---- Given material

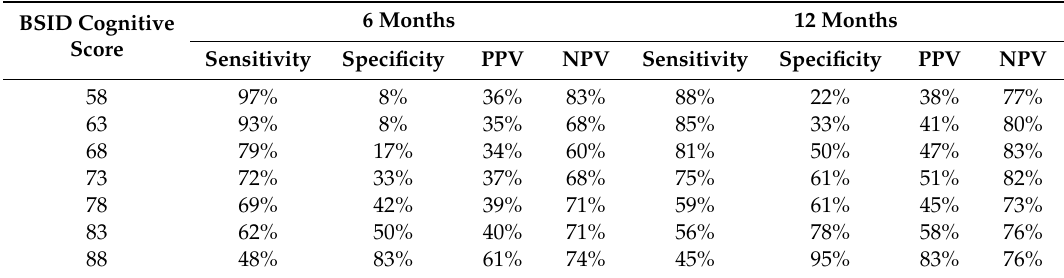
Table 5. Sensitivity, Specificity, positive predictive values (PPV), and negative predicting values (NPV) of the BSID Cognitive score at six and 12 months predicting ASD at 24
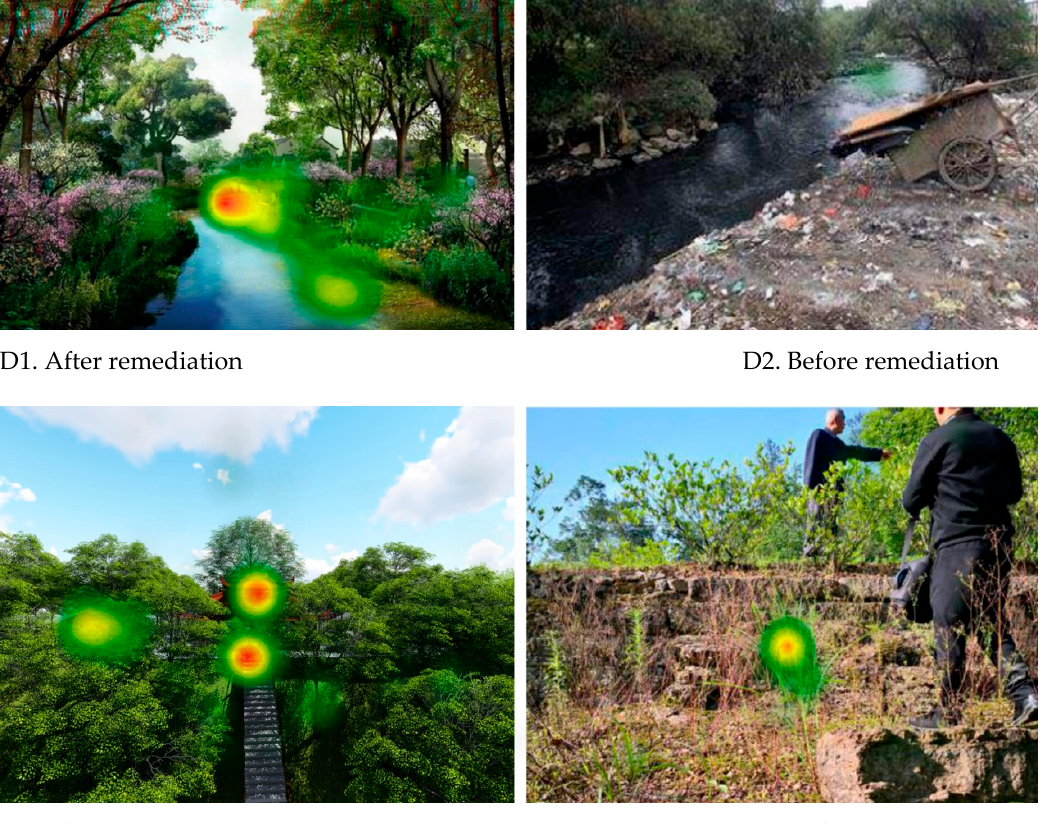
Figure 6. Distribution of fixation hot spots of subjects before ( right ) and after ( left ) the remediation design project. Group ( A – E ) images come from the distribution of fixation hot spots before and after the restoration of cultural relics cross-sections of Shizhuguan Temple, Xiangwangjie Temple, Wuluozhonglishan Temple, Miaolingshan Temple, and Hanyangqiao Temple.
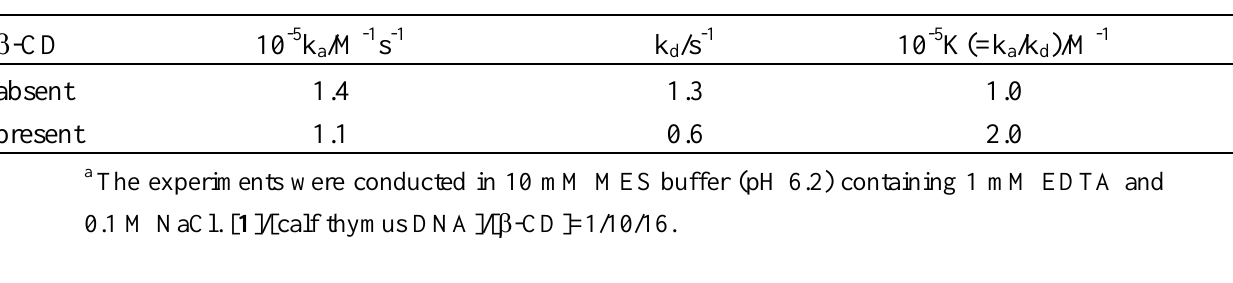
Table 1 Kinetic parameters of the binding of 1 to sonicated calf thymus DNA in the absence or presence of β -CD a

--------

(Brief):
Each line above that carries the string "Table" has to be returned.

(Result):
Table 5. Sensitivity, Specificity, positive predictive values (PPV), and negative predicting values (NPV) of the BSID Cognitive score at six and 12 months predicting ASD at 24
Table 1 Kinetic parameters of the binding of 1 to sonicated calf thymus DNA in the absence or presence of β -CD a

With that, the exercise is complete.